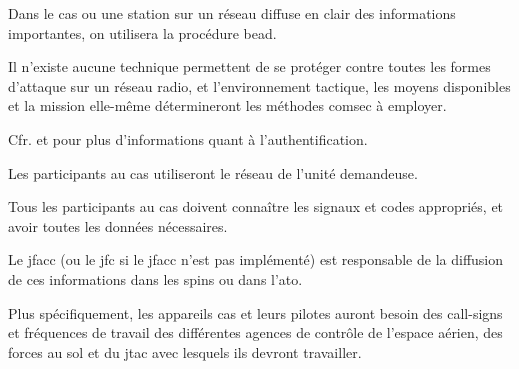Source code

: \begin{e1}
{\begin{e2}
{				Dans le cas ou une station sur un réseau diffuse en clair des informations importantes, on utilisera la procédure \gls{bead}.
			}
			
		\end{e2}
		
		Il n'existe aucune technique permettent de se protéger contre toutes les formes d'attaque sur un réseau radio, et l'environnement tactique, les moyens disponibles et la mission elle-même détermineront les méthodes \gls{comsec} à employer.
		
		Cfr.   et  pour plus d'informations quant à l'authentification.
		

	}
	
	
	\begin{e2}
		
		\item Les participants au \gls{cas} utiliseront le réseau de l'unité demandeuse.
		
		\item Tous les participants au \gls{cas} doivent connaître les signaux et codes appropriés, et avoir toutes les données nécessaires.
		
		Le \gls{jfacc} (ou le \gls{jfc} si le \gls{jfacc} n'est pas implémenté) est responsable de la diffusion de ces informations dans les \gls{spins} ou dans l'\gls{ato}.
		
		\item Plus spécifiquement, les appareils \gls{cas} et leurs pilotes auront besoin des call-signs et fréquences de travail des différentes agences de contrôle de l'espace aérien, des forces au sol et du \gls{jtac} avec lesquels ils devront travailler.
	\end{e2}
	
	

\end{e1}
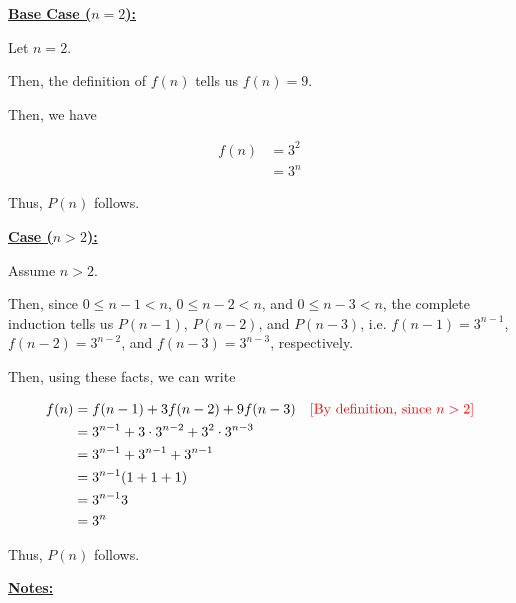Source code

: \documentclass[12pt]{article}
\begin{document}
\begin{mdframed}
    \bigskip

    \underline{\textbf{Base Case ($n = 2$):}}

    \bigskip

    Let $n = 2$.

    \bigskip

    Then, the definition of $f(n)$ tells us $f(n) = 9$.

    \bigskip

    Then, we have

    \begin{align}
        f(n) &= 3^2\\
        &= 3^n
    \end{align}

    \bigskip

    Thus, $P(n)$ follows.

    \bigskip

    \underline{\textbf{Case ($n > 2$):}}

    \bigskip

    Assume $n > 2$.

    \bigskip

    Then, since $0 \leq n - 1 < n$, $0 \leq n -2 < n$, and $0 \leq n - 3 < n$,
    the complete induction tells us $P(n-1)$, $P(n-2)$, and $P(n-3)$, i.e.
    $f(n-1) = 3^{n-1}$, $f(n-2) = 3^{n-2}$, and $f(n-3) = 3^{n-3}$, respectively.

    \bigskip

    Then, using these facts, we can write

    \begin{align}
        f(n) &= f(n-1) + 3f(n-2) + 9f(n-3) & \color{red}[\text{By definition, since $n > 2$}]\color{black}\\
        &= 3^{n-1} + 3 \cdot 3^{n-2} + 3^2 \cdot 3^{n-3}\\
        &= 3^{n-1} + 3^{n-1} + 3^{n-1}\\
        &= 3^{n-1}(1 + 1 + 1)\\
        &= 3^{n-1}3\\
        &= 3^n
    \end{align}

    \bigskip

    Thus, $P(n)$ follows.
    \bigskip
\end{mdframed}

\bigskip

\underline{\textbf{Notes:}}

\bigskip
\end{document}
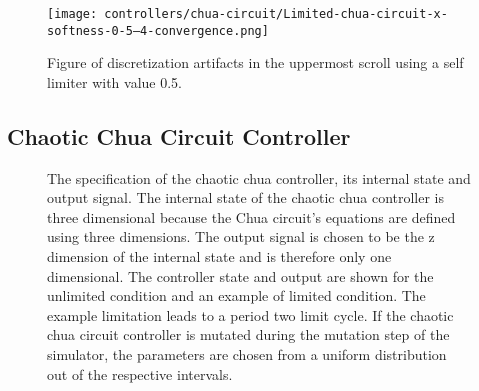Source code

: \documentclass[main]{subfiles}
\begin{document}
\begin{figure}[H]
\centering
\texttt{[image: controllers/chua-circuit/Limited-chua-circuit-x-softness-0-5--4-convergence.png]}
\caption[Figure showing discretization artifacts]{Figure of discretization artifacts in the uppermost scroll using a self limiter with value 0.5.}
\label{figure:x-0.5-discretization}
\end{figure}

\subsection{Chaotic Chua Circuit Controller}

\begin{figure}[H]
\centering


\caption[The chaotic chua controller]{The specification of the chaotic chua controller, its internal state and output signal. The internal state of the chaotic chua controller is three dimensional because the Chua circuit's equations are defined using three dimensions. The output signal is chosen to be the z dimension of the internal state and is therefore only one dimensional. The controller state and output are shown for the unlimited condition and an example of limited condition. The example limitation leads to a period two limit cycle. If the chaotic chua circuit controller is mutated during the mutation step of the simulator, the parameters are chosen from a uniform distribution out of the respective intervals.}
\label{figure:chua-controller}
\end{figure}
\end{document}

[BRIEF]
How many lines in this material contain the string "label"? Only the number is wanted.

[SOLUTION TO THE EXERCISE]
2